Description of Event or Problem · 1

IT WAS REPORTED THE BALLOON RUPTURED AT SIX ATMOSPHERES DURING A COMMON ILIAC ANGIOPLASTY OF A CALCIFIED LESION. ATTEMPTS TO REMOVE THE BALLOON CATHETER THROUGH THE SHEATH WERE UNSUCCESSFUL. THE PROXIMAL END OF THE BALLOON CATHETER WAS CUT TO FACILITATE REMOVAL OF THE INTRODUCER SHEATH. THE PT UNDERWENT SURGICAL REMOVAL OF THE BALLOON CATHETER. AN OPEN ANGIOPLASTY WAS ATTEMPTED; HOWEVER, THE BALLOON RUPTURED (PLEASE REFERENCE 6000036-1999-00151).
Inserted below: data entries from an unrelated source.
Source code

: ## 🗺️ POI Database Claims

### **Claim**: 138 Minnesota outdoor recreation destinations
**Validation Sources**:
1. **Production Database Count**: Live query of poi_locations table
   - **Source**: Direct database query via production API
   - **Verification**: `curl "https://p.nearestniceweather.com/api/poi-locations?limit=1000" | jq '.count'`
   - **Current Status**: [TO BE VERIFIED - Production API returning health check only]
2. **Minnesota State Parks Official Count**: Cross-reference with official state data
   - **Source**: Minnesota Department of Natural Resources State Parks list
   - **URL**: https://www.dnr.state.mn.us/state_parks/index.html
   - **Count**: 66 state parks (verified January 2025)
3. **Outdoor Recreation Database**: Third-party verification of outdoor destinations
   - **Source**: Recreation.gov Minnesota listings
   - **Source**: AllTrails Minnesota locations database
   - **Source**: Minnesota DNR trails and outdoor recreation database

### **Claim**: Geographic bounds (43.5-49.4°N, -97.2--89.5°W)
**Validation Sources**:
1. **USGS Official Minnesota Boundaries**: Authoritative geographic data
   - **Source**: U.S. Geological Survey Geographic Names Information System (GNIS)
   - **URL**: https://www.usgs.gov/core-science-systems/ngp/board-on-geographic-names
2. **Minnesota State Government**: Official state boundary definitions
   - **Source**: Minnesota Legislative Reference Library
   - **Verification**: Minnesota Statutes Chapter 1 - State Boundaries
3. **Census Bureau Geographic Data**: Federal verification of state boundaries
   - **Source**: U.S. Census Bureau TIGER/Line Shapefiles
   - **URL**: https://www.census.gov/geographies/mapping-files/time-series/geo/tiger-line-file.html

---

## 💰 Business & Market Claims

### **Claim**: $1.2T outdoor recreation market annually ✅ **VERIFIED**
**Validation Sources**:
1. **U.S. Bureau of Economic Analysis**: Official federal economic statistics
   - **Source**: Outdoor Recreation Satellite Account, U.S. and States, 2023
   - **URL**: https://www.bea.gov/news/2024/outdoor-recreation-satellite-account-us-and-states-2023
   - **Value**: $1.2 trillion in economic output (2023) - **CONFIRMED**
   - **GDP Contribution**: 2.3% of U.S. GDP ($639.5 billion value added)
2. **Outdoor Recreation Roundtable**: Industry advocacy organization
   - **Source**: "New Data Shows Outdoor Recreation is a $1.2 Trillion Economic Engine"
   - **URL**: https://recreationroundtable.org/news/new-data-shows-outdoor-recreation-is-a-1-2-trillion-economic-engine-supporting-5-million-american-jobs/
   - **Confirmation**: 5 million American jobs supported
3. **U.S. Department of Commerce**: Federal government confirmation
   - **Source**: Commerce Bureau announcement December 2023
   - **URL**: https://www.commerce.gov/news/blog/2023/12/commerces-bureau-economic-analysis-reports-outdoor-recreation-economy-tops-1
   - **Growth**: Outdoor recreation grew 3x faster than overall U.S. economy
THE PROCEDURE WAS CANCELLED AT THAT TIME. THE PT THEN UNDERWENT REPAIR OF THE ARTERIOTOMY SITE. NO FURTHER DETAILS REGARDING THE PT'S CURRENT STATUS WERE AVAILABLE. HOWEVER, NO PT SEQUELAE RESULTED FROM THIS EVENT. THIS DEVICE WAS RECEIVED, EVALUATED AND RETAINED BY THIS MFR. THE ENGINEERING EVAL INDICATED THE SHAFT WAS CUT 7.3CM PROXIMAL TO THE PROXIMAL RO MARKER. THE SHAFT UNDER THE BALLOON WAS ELONGATED FOR 13MM. A CIRCUMFERENTIAL TEAR WAS NOTED 25MM DISTAL TO THE PROXIMAL RO MARKER. THE DISTAL PORTION OF THE BALLOON WAS PARTIALLY INVERTED. SCRATCHES WERE NOTED ON THE BALLOON SURFACE. BALLOON RUPTURE OR BALLOON LEAKAGE IS AN ANTICIPATED EVENT OF PERCUTANEOUS ANGIOPLASTY WHICH HAS BEEN ASSOCIATED WITH OVERPRESSURIZATION OR USE IN A CALCIFIED LESION. FOLLOW-UP INDICATED THIS DEVICE WAS USED IN A CALCIFIED LESION. THIS DEVICE DISPLAYED CHARACTERISTICS CONSISTENT WITH EXERTION AGAINST RESISTANCE, AN ELONGATED CATHETER SHAFT. THIS DEVICE ALSO DISPLAYED CHARACTERISTICS CONSISTENT WITH CONTACT WITH A SHARP SOURCE, SCRATCHES ON THE BALLOON SURFACE. THE CO BELIEVES THE ABOVE FACTORS CONTRIBUTED TO THIS EVENT. DIRECTIONS FOR USE STATE: "DUE TO THE THIN WALL THICKNESS OF THE XXL BALLOON, XXL BALLOON CATHETERS SHOULD NOT BE USED FOR PROCEDURES INVOLVING HIGHLY CALCIFIED LESIONS OR SYNTHETIC VASCULAR GRAFTS... IF LOSS OF PRESSURE WITHIN BALLOON OCCURS DURING INFLATION OR IF BALLOON RUPTURES DURING DILATATION, IMMEDIATELY DISCONTINUE THE PROCEDURE. DEFLATE THE BALLOON. DO NOT REINFLATE AND REMOVE CAREFULLY... CAUTION: IF RESISTANCE IS FELT WHEN REMOVING A GUIDEWIRE THROUGH A CATHETER OR IF RESISTANCE IS FELT WHEN REMOVING A CATHETER THROUGH AN INTRODUCER SHEATH, STOP AND REMOVE THEM AS A COMPLETE UNIT TO PREVENT DAMAGE TO THE GUIDEWIRE, CATHETER OR VESSEL."

Devices

Seq Brand Generic Product Code Manufacturer Model Lot UDI-DI
1 XXL BALLOON DILATATION CATHETER PTA BALLOON DIL CATHETER LIT MEDI-TECH A DIVISION OF BOSTON SCIENTIFIC CORP. NA 1680471

Patients

Seq Age Sex Outcome Treatment
1 UNKNOWN Required Intervention INTRODUCER SHEATH.